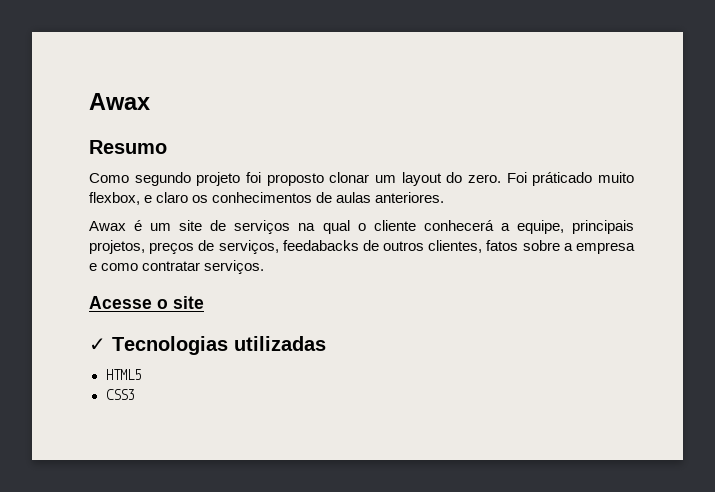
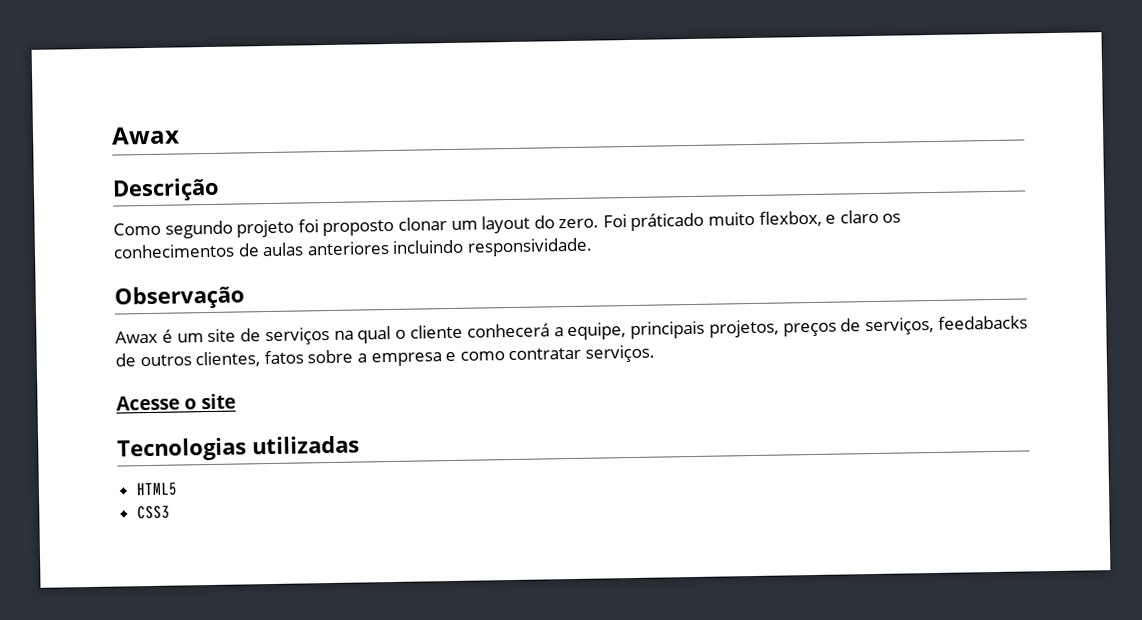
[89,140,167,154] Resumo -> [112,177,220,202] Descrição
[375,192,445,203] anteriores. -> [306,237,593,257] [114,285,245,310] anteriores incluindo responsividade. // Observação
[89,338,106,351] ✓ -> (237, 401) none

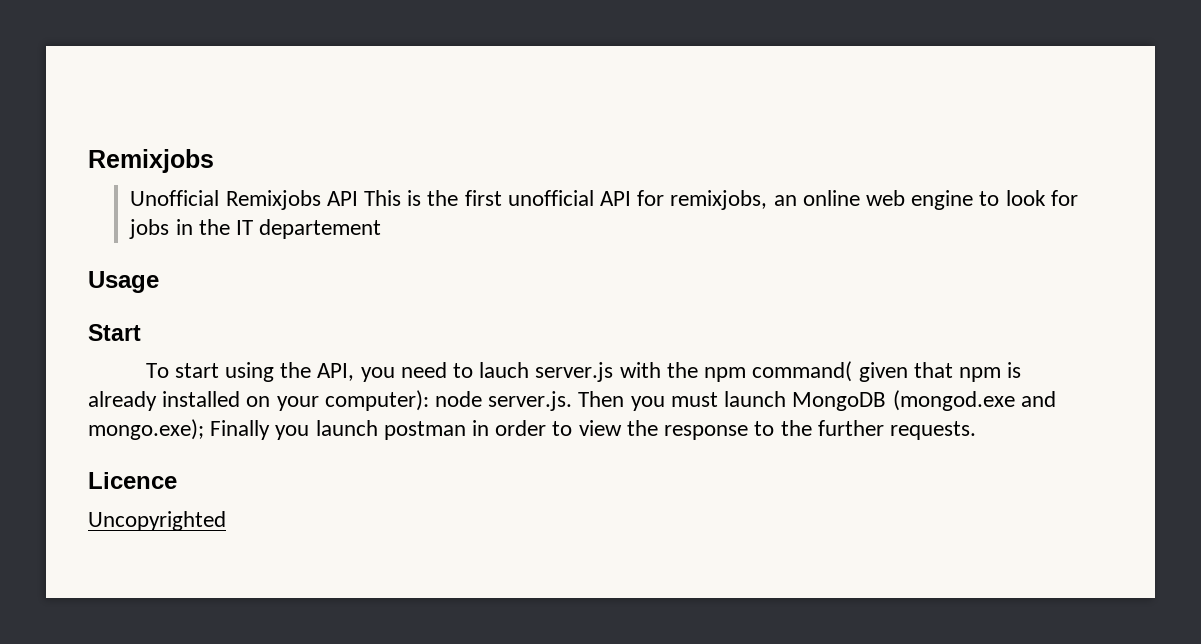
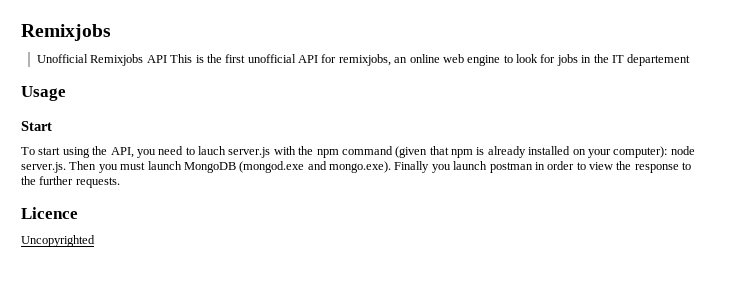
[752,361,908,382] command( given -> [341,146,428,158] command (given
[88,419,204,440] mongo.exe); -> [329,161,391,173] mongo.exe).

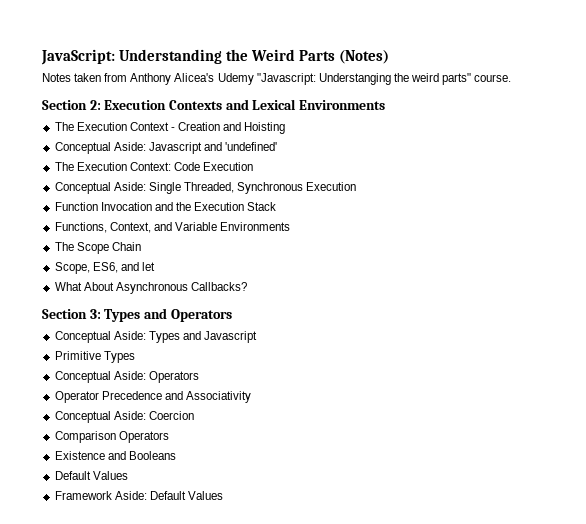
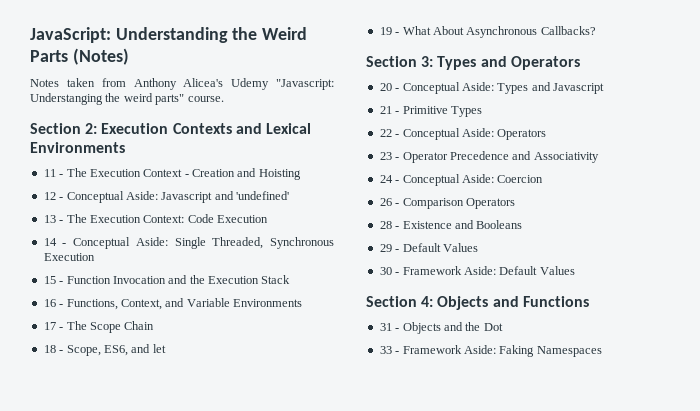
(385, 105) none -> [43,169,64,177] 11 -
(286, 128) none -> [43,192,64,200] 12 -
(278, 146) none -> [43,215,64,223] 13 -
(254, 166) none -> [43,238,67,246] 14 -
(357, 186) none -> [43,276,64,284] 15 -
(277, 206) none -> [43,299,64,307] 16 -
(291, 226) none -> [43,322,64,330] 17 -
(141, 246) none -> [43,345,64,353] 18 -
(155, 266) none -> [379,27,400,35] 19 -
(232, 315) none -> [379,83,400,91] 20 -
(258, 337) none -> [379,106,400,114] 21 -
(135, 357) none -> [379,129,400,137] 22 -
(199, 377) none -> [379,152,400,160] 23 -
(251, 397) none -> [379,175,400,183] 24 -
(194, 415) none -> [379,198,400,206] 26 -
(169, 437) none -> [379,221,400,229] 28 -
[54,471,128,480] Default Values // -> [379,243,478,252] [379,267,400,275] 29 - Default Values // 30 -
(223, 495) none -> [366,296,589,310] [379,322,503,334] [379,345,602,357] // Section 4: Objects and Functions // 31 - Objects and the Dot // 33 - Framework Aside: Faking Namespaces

■ ■ ■

Aim of the exercise
Print, word for word, every entry shown above; the pictures stay out.

Reply
[89,140,167,154] Resumo -> [112,177,220,202] Descrição
[375,192,445,203] anteriores. -> [306,237,593,257] [114,285,245,310] anteriores incluindo responsividade. // Observação
[89,338,106,351] ✓ -> (237, 401) none

[752,361,908,382] command( given -> [341,146,428,158] command (given
[88,419,204,440] mongo.exe); -> [329,161,391,173] mongo.exe).

(385, 105) none -> [43,169,64,177] 11 -
(286, 128) none -> [43,192,64,200] 12 -
(278, 146) none -> [43,215,64,223] 13 -
(254, 166) none -> [43,238,67,246] 14 -
(357, 186) none -> [43,276,64,284] 15 -
(277, 206) none -> [43,299,64,307] 16 -
(291, 226) none -> [43,322,64,330] 17 -
(141, 246) none -> [43,345,64,353] 18 -
(155, 266) none -> [379,27,400,35] 19 -
(232, 315) none -> [379,83,400,91] 20 -
(258, 337) none -> [379,106,400,114] 21 -
(135, 357) none -> [379,129,400,137] 22 -
(199, 377) none -> [379,152,400,160] 23 -
(251, 397) none -> [379,175,400,183] 24 -
(194, 415) none -> [379,198,400,206] 26 -
(169, 437) none -> [379,221,400,229] 28 -
[54,471,128,480] Default Values // -> [379,243,478,252] [379,267,400,275] 29 - Default Values // 30 -
(223, 495) none -> [366,296,589,310] [379,322,503,334] [379,345,602,357] // Section 4: Objects and Functions // 31 - Objects and the Dot // 33 - Framework Aside: Faking Namespaces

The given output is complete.